Из русских дворян, кроме меня, было четверо. Один - низкое и
подленькое создание, страшно развращенное, шпион и доносчик по ремеслу. Я
слышал о нем еще до прихода в острог и с первых же дней прервал с ним
всякие отношения. Другой - тот самый отцеубийца, о котором я уже говорил в
своих записках. Третий был Аким Акимыч; редко видал я такого чудака, как
этот Аким Акимыч. Резко отпечатался он в моей памяти. Был он высок,
худощав, слабоумен, ужасно безграмотен, чрезвычайный резонер и аккуратен,
как немец. Каторжные смеялись над ним; но некоторые даже боялись с ним
связываться за придирчивый, взыскательный и вздорный его характер. Он с
первого шагу стал с ними запанибрата, ругался с ними, даже дрался. Честен
он был феноменально. Заметит несправедливость и тотчас же ввяжется, хоть бы
не его было дело.
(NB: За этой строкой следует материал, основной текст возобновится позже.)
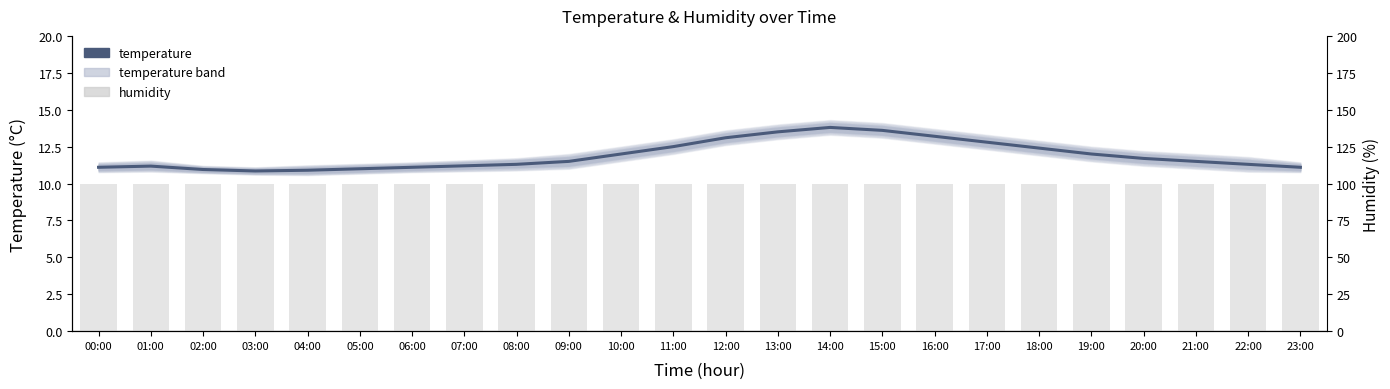

What is the minimum value for humidity?

99.9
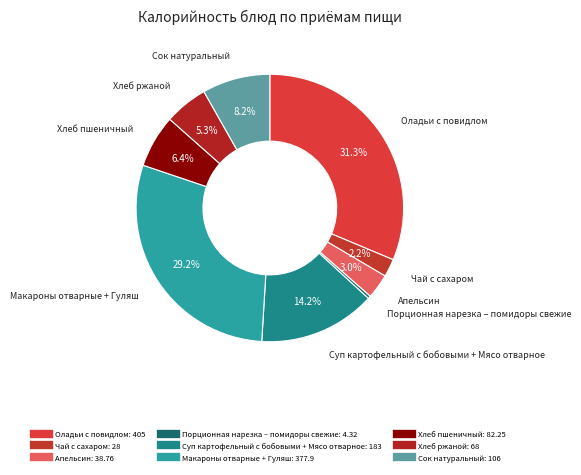

Which has a higher value, Апельсин or Суп картофельный с бобовыми + Мясо отварное?

Суп картофельный с бобовыми + Мясо отварное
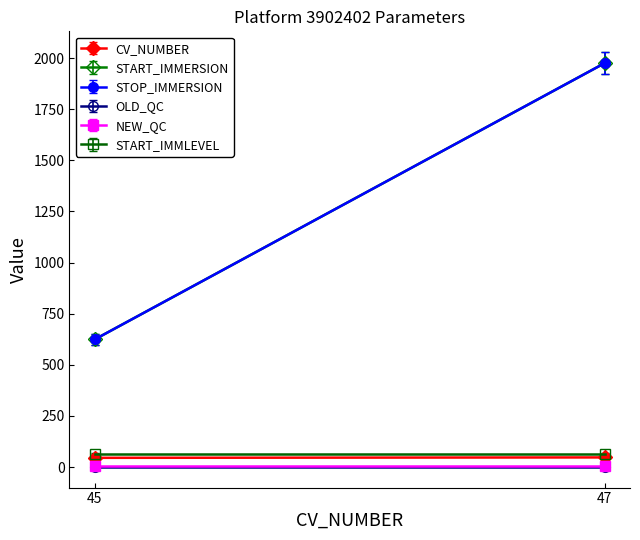

What is the maximum value shown in the chart?

1974.7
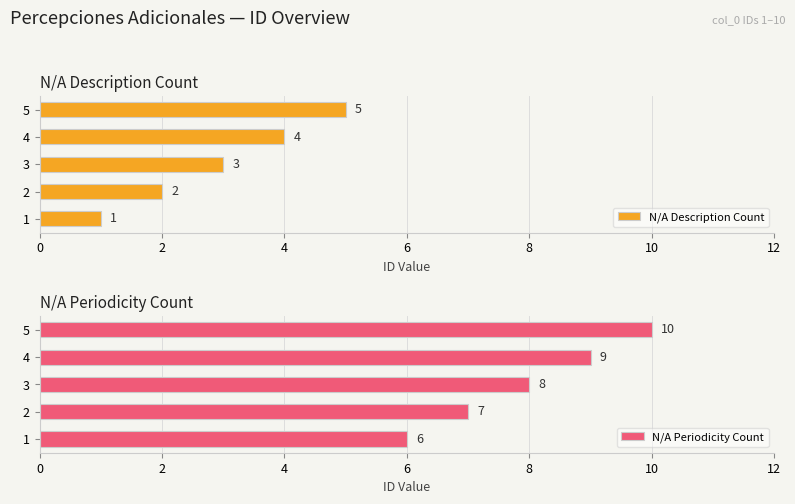

What is the sum of all N/A Description Count values?

15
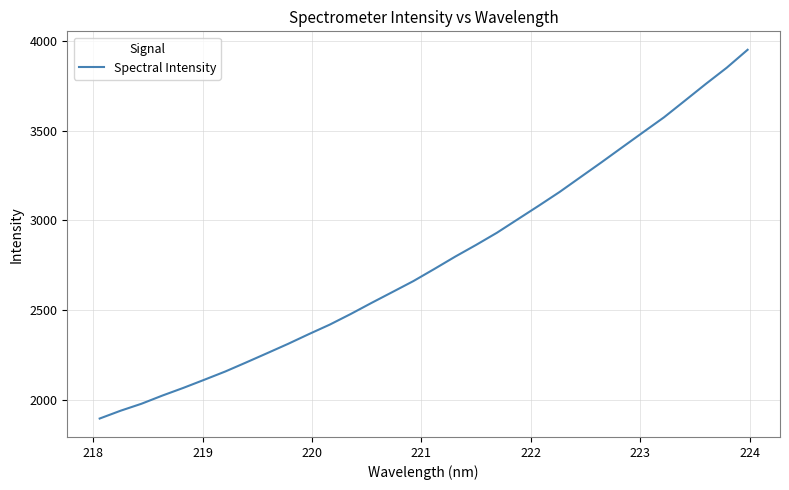

What is the minimum value shown in the chart?

1895.4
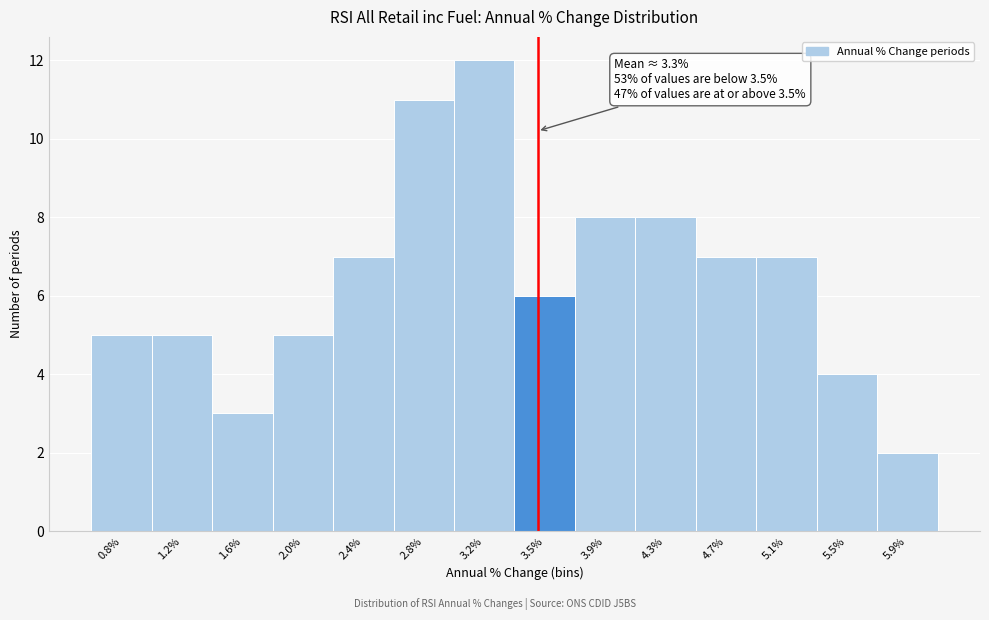

Which range on the x-axis has the tallest bar?

2.95 to 3.35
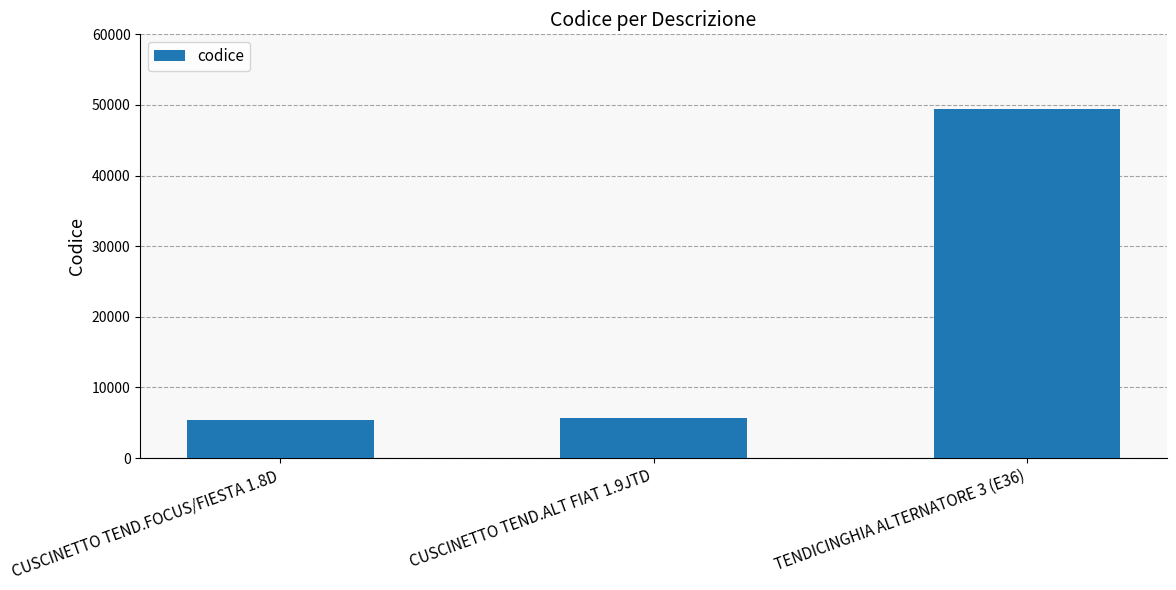

Reading left to right, what are all the values shown in this chart?

CUSCINETTO TEND.FOCUS/FIESTA 1.8D=5325	CUSCINETTO TEND.ALT FIAT 1.9JTD=5683	TENDICINGHIA ALTERNATORE 3 (E36)=49363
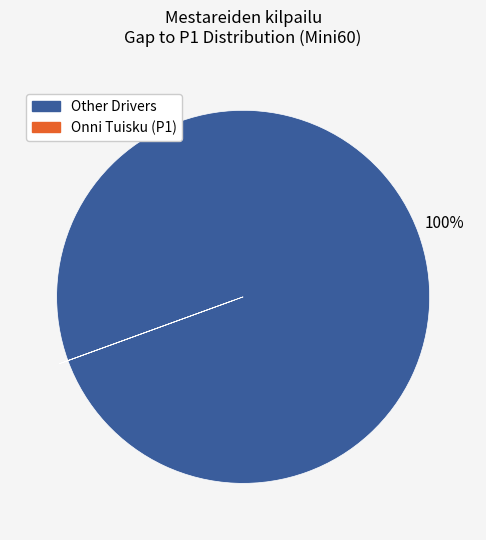

To the nearest percent, what is the average slice percentage?

50%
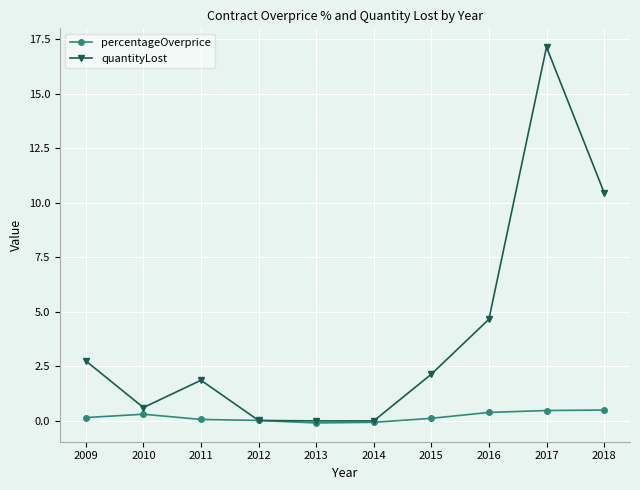

What are all the series names shown in the legend?

percentageOverprice, quantityLost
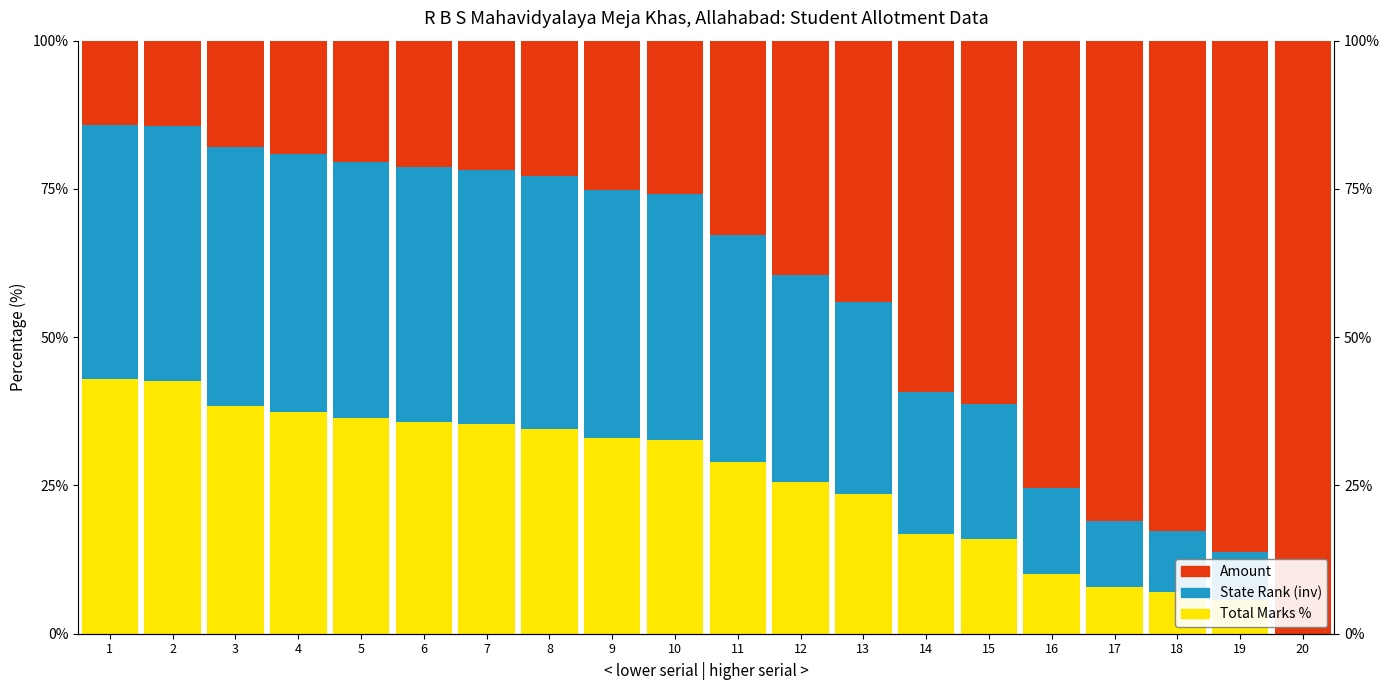

What are all the series names shown in the legend?

Total Marks %, State Rank (inv), Amount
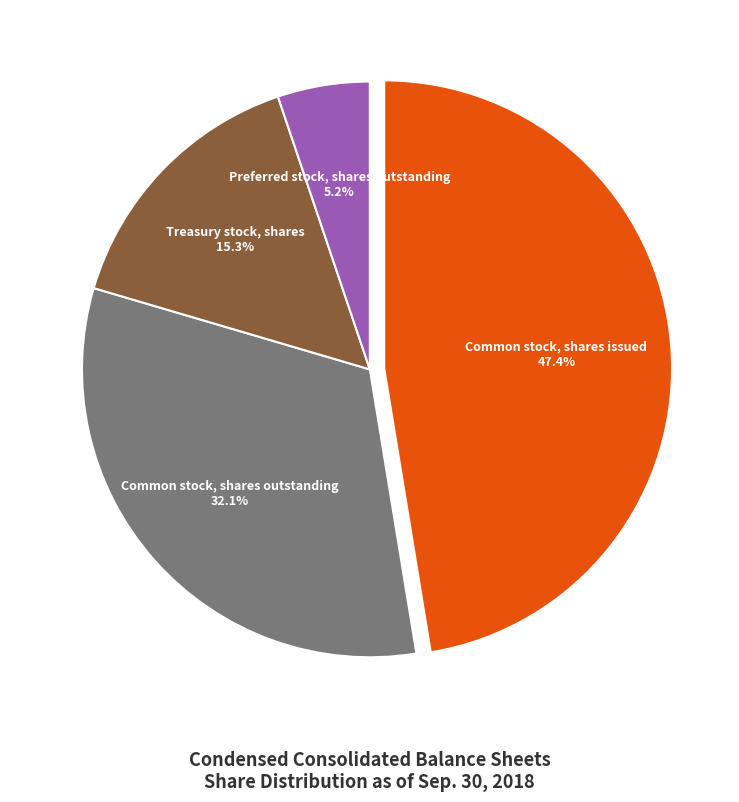

To the nearest percent, what is the difference between the largest and smallest slice percentages?

42%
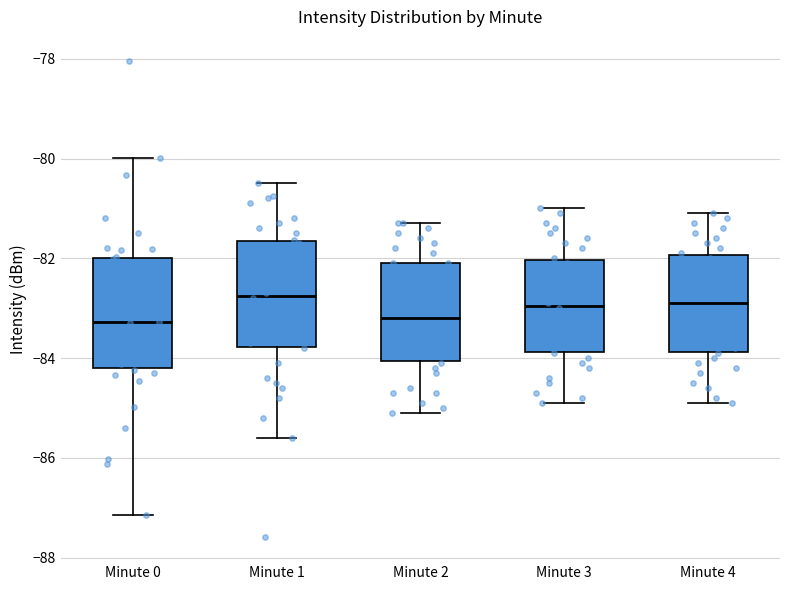

Reading left to right, transcribe this box plot: for each box, give where its median line is, the range the box spans, and where its two whiskers end, as read against the y-axis. The values are not printed on the chart, so give them approximately, as read against the axis.

Minute 0: median -83.2, box -84.2 to -82.0, whiskers -87.2 to -80.0
Minute 1: median -82.8, box -83.8 to -81.6, whiskers -85.6 to -80.4
Minute 2: median -83.2, box -84.0 to -82.0, whiskers -85.0 to -81.2
Minute 3: median -83.0, box -83.8 to -82.0, whiskers -84.8 to -81.0
Minute 4: median -82.8, box -83.8 to -82.0, whiskers -84.8 to -81.0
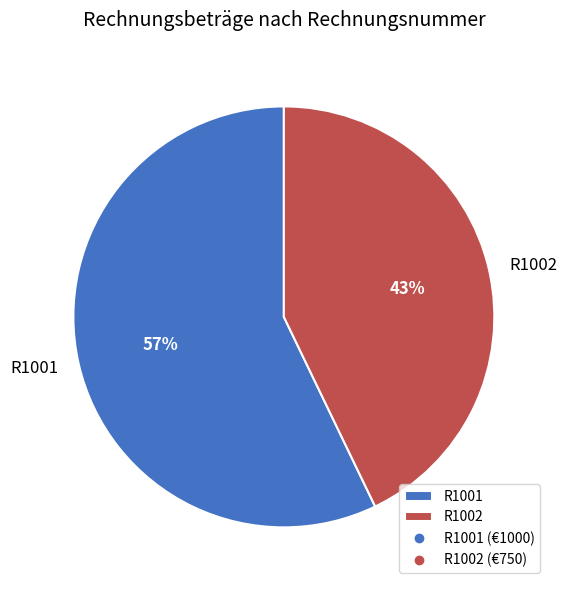

How many slices are in this pie chart?

2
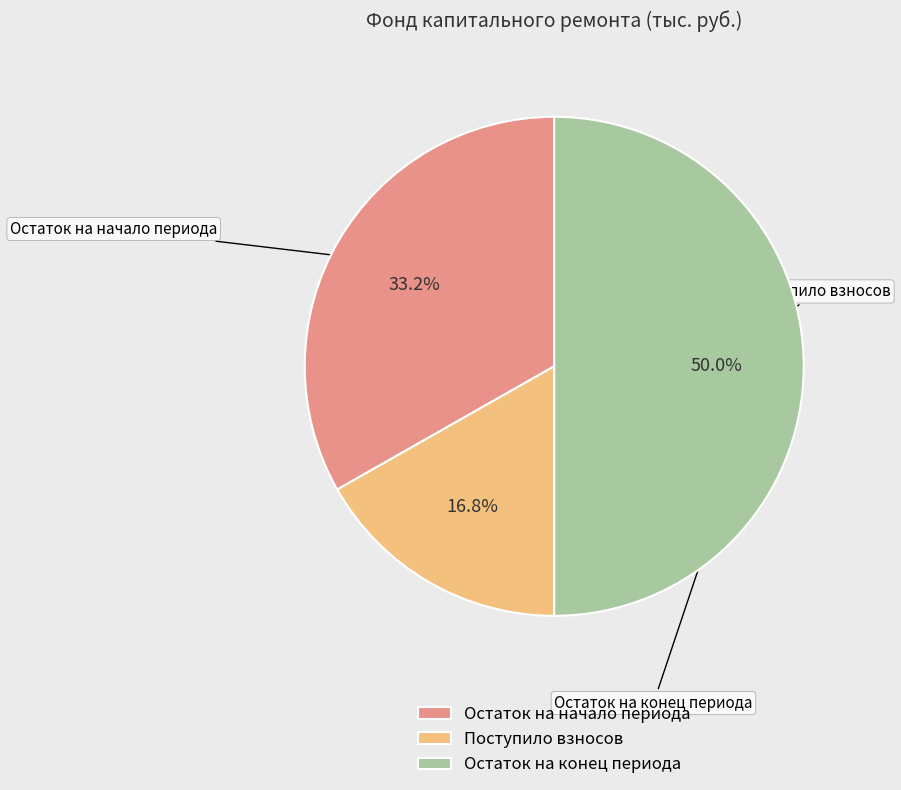

True or false: Поступило взносов accounts for 17% of the total.

True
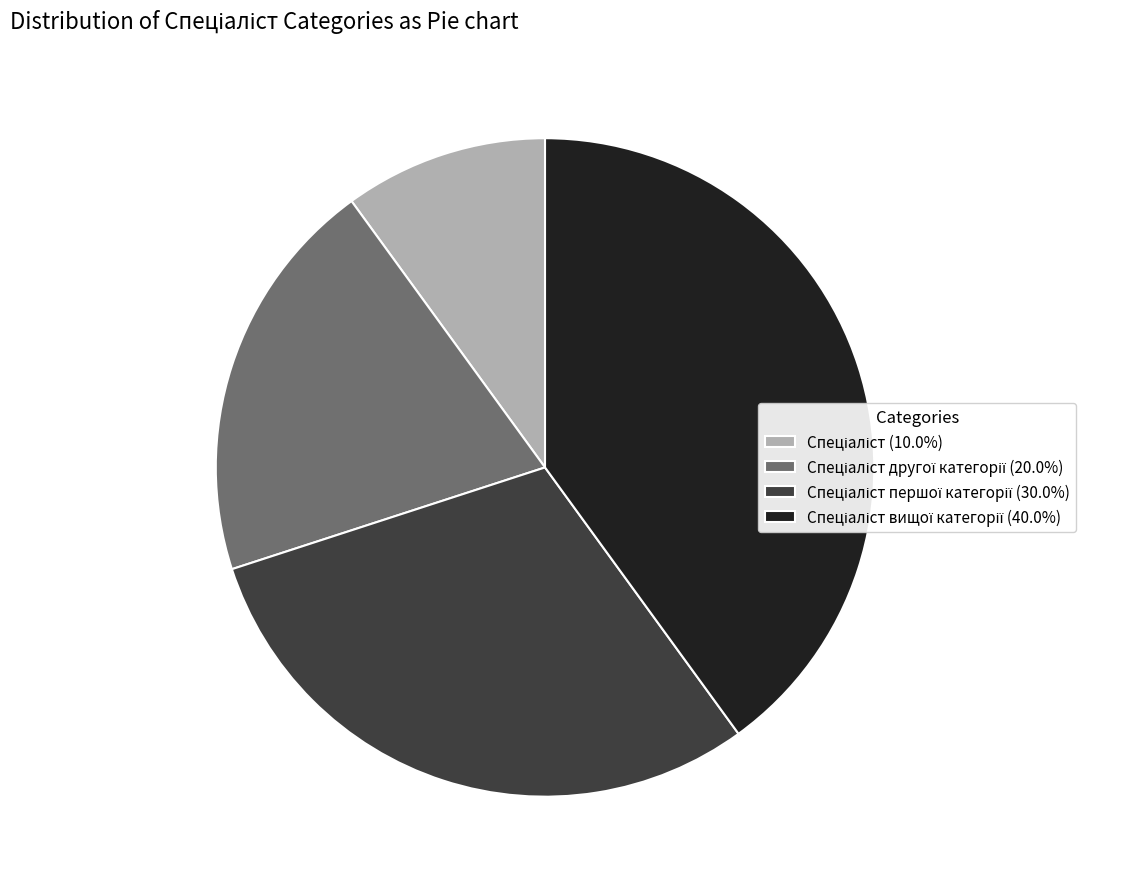

Does any single category account for the majority?

No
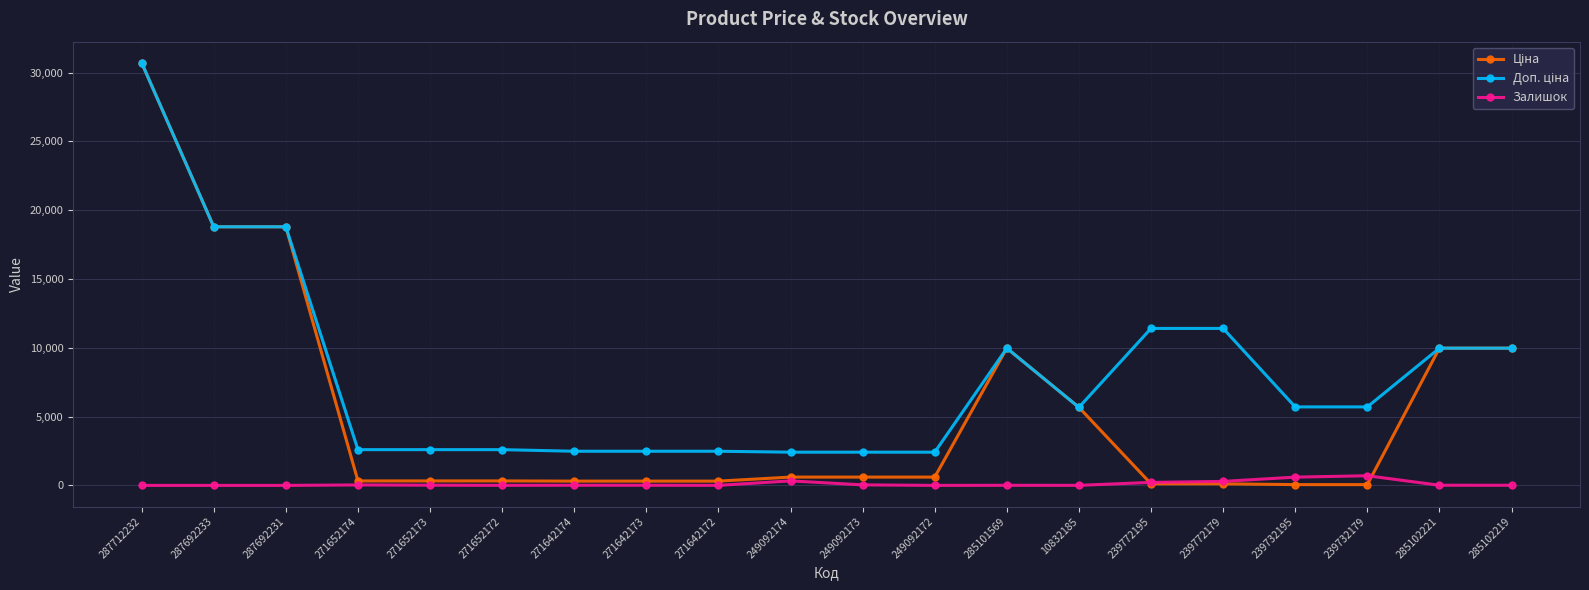

The Залишок series shows 7.0 at 285101569. True or false?

True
Наивен до крайности: он, например, бранясь с арестантами,
корил их иногда за то, что они были воры, и серьезно убеждал их не
воровать. Служил он на Кавказе прапорщиком. Мы сошлись с ним с первого же
дня, и он тотчас же рассказал мне свое дело. Начал он на Кавказе же, с
юнкеров, по пехотному полку, долго тянул лямку, наконец был произведен в
офицеры и отправлен в какое-то укрепление старшим начальником. Один
соседний мирной князек зажег его крепость и сделал на нее ночное нападение;
оно не удалось. Аким Акимыч схитрил и не показал даже виду, что знает, кто
злоумышленник. Дело свалили на немирных, а через месяц Аким Акимыч зазвал
князька к себе по-дружески в гости. Тот приехал, ничего не подозревая. Аким
Акимыч выстроил свой отряд; уличал и укорял князька всенародно; доказал
ему, что крепости зажигать стыдно. Тут же прочел ему самое подробное
наставление, как должно мирному князю вести себя вперед, и, в заключение,
расстрелял его, о чем немедленно и донес начальству со всеми подробностями.
За все это его судили, приговорили к смертной казни, но смягчили приговор и
сослали в Сибирь, в каторгу второго разряда, в крепостях, на двенадцать
лет. Он вполне сознавал, что поступил неправильно, говорил мне, что знал об
этом и перед расстрелянием князька, знал, что мирного должно было судить по
законам; но, несмотря на то, что знал это, он как будто никак на мог понять
своей вины настоящим образом:
- Да помилуйте! Ведь он зажег мою крепость? Что ж мне, поклониться,
что ли, ему за это! - говорил он мне, отвечая на мои возражения.
Но, несмотря на то что арестанты подсмеивались над придурью Акима
Акимыча, они все-таки уважали его за аккуратность и умелость.